Nicole Negletto, Traduzioni e Project Management

La mia idea di lavoro è sempre stata molto tradizionale: svegliarsi presto la mattina, scegliere cosa indossare, uscire di casa al mattino con il sole, il caffè al bar davanti all’ufficio prima di entrare a lavoro, il caffè in pausa pranzo… cose semplici, che amo, parte della routine del lavoro di ufficio. Non ho fatto in tempo a iniziare la mia carriera come traduttrice che mi sono trovata a lavorare nella mia stanza, 20 m2 che condivido con Tristan, il mio cane. Pian piano ho costruito il mio ufficio dentro le mura della mia piccola casa, ho anche comprato un bonsai da tenere sulla scrivania, mi rilassano le piante! Per quanto riguarda il caffè del bar ho risolto il “problema” comprando una macchinetta con le cialde: una spesa esigua rispetto al guadagno generale che ho ottenuto lavorando in smart working. Non dovendomi recare in ufficio ho eliminato completamente i costi derivanti da questo trasferimento, inoltre il tragitto casa-lavoro/lavoro-casa mi portava via due ore della giornata ed essendo una persona a cui non piace stare ferma e perdere tempo ora riesco ad avere più tempo. C’è da dire che non sempre a Torino c’è il sole, quindi nelle giornate di pioggia sono molto contenta di rimanere a casa e le mie passeggiate giornaliere sono ugualmente possibili grazie al mio cagnolino: per me è stato importantissimo riuscire a portarlo giù nella pausa pranzo senza dover chiedere a qualcuno di prendersi questo impegno. Lavorare da casa mi ha permesso di concentrarmi maggiormente durante l’orario lavorativo, lavorare “smart” non significa lavorare meno e peggio! Il nostro lavoro ci permette di essere autonomi e organizzarci al meglio con flessibilità, nella mia routine e nel mio ufficio a casa quindi non manca niente!
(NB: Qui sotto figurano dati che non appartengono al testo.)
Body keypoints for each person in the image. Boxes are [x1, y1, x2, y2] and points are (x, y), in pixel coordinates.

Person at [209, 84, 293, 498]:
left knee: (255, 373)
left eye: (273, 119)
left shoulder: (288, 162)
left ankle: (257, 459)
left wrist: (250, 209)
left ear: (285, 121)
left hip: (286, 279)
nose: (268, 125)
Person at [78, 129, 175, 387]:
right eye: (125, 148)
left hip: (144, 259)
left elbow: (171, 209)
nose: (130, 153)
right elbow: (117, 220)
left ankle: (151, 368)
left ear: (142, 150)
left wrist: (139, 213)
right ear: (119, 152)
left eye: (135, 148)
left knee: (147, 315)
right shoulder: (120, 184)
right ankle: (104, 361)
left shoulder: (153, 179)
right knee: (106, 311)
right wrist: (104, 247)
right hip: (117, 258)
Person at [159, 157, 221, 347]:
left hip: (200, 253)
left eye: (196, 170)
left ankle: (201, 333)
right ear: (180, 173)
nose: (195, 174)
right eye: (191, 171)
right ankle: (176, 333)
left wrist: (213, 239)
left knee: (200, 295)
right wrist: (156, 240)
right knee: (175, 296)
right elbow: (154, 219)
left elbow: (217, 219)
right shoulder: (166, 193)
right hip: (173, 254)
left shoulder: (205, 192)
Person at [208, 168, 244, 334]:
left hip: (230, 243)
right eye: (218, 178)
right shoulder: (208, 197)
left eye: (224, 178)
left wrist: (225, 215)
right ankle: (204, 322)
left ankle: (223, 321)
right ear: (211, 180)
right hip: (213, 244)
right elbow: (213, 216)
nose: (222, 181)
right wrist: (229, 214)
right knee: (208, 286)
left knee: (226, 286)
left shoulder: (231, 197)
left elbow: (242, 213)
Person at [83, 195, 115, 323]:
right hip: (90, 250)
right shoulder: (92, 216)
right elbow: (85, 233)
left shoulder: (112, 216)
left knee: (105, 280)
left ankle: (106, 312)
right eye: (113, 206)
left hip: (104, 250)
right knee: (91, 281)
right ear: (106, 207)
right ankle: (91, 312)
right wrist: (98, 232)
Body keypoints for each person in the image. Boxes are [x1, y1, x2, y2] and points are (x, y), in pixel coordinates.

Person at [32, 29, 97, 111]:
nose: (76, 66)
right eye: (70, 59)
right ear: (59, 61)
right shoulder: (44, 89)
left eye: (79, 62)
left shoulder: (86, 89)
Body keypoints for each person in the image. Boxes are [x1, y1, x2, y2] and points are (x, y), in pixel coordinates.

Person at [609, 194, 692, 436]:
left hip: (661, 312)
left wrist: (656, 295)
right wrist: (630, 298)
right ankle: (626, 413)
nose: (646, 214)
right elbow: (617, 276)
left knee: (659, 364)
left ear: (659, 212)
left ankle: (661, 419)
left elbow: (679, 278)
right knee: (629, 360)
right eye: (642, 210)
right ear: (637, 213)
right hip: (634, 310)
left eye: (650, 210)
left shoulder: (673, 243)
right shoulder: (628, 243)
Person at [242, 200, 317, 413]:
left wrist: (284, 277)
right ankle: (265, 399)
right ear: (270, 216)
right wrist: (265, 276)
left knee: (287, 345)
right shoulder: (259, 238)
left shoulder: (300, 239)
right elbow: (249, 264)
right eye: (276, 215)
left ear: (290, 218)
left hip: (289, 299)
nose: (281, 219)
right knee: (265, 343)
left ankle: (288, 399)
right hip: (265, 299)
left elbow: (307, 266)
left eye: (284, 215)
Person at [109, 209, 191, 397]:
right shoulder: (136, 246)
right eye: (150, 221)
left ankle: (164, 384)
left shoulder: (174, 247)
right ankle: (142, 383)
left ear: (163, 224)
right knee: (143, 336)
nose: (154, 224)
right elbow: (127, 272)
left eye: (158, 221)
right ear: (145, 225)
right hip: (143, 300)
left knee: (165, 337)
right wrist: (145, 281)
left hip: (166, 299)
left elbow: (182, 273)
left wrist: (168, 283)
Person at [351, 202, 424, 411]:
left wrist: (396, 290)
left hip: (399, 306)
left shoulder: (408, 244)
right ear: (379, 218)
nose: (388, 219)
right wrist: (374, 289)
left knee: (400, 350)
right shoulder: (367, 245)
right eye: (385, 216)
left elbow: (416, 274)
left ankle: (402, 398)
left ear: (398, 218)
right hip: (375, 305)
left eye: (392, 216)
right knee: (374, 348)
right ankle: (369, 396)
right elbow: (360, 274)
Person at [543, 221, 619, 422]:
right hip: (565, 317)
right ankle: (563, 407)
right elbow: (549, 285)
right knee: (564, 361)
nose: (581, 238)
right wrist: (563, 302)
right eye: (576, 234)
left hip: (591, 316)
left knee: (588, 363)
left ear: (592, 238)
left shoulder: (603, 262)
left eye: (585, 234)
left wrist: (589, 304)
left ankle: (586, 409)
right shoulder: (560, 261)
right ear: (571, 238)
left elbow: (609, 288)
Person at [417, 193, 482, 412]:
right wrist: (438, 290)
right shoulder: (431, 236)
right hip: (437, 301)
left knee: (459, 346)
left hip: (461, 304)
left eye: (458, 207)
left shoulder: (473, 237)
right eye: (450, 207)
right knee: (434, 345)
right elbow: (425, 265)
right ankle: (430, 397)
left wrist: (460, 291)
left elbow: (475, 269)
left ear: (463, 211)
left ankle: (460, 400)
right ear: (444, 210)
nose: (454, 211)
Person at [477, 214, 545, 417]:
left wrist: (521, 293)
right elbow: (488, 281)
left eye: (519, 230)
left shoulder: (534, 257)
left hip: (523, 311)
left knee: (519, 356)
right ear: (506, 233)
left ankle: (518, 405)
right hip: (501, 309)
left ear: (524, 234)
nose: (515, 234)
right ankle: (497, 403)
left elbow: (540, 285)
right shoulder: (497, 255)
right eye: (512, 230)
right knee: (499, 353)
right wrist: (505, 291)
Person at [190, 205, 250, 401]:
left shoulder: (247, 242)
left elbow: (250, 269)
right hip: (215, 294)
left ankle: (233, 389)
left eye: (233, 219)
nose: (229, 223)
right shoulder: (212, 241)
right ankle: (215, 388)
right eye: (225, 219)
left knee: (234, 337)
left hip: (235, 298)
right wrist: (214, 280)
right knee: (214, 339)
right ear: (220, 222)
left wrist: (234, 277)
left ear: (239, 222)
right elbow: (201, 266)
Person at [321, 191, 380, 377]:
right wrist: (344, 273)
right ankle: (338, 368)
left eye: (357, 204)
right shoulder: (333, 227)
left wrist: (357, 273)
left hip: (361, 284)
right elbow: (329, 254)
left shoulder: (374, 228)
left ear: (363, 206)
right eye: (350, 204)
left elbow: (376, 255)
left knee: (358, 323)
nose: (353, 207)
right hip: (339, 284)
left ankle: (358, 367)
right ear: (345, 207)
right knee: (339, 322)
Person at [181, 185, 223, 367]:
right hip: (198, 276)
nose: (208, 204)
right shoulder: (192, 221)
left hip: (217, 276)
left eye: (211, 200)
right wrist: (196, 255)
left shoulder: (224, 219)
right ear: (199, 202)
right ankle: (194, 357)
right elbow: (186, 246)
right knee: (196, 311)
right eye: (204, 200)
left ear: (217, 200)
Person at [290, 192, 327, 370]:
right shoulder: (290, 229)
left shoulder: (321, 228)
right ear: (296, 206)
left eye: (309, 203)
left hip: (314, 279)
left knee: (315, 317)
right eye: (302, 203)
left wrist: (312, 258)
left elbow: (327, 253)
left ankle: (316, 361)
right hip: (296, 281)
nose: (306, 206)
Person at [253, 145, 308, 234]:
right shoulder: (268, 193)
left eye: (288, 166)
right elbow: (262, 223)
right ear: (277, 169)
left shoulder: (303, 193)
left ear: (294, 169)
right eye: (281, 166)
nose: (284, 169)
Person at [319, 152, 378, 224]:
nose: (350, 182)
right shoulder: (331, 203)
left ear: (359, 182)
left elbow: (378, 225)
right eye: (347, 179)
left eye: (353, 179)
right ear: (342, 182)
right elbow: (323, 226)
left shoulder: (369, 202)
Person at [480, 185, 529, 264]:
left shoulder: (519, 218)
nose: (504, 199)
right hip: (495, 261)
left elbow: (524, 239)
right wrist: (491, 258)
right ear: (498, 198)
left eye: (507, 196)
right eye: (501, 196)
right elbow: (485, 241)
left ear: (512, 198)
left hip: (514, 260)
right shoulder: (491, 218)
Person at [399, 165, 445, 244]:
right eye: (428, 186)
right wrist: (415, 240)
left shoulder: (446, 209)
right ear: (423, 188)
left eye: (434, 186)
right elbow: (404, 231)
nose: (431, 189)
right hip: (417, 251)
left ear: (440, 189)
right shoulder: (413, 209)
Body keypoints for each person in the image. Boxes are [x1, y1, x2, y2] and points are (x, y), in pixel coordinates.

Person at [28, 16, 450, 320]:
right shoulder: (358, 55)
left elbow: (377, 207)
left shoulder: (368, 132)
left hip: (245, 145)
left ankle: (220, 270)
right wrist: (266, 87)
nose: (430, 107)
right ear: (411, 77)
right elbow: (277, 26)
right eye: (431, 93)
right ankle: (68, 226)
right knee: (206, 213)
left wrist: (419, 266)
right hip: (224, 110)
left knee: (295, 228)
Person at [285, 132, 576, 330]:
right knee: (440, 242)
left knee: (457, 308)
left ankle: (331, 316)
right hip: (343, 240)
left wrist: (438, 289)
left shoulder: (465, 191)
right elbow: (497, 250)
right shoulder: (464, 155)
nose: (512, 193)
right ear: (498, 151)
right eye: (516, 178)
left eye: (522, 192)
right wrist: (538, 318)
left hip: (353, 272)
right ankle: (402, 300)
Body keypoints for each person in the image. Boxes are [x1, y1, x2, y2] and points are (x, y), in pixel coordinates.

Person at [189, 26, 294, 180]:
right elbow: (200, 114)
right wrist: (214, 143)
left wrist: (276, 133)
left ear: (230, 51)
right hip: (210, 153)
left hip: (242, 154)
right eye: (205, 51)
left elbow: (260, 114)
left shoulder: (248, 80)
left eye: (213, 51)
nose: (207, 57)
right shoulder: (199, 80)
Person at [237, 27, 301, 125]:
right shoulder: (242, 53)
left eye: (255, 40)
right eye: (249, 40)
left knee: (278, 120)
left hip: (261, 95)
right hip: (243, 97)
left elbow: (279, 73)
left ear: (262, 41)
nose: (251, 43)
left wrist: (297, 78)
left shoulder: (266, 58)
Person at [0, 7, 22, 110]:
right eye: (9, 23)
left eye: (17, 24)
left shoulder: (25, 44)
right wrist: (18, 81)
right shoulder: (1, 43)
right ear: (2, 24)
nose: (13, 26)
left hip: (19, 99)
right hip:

Stefania Martini, Traduzioni e Controllo Qualità

Nel caos completo che ci ha coinvolti tutti, da quando ho iniziato a lavorare da casa (o per meglio dire, in #remoteworking), le conversazioni in chat con i colleghi e l’interfaccia di Memsource sono rimaste un punto fermo della mia quotidianità. Ogni mattina, puntuali come un orologio, arrivano i saluti nel nostro ufficio virtuale: sì, perché il nostro gruppo su Skype, con boss, Project Manager e traduttori è diventato il nostro nuovo quartier generale smart, dove in qualsiasi momento siamo tutti presenti per discutere e riorganizzare dinamicamente il nostro lavoro. Sebbene la tecnologia sia rimasta la stessa, il mio ufficio casalingo ha cambiato aspetto varie volte nel corso di questo anno e mezzo, adattandosi alle mie esigenze. Ripensare i miei spazi di volta in volta è stato un modo per migliorare l’efficienza e maturare un’esperienza inedita, vivendo la professionalità che una volta era destinata all’ufficio sotto un’altra luce, senza perdere di vista i ritmi lavorativi. Ma, in definitiva, è meglio lavorare da casa o dall’ufficio? A questa domanda in molti hanno provato a dare una risposta più o meno univoca, ma la soluzione va ricercata nel sapersi adattare al contesto, indipendentemente dal luogo (che siano gli uffici di #InnovaLang, il mio appartamento a Torino oppure la mia casa al mare in Veneto). È innegabile che lo smart working mi ha consentito di essere più vicina ai miei affetti, ma è anche vero che una chiamata su Zoom non potrà mai replicare il clima di cordialità tipico del nostro ufficio.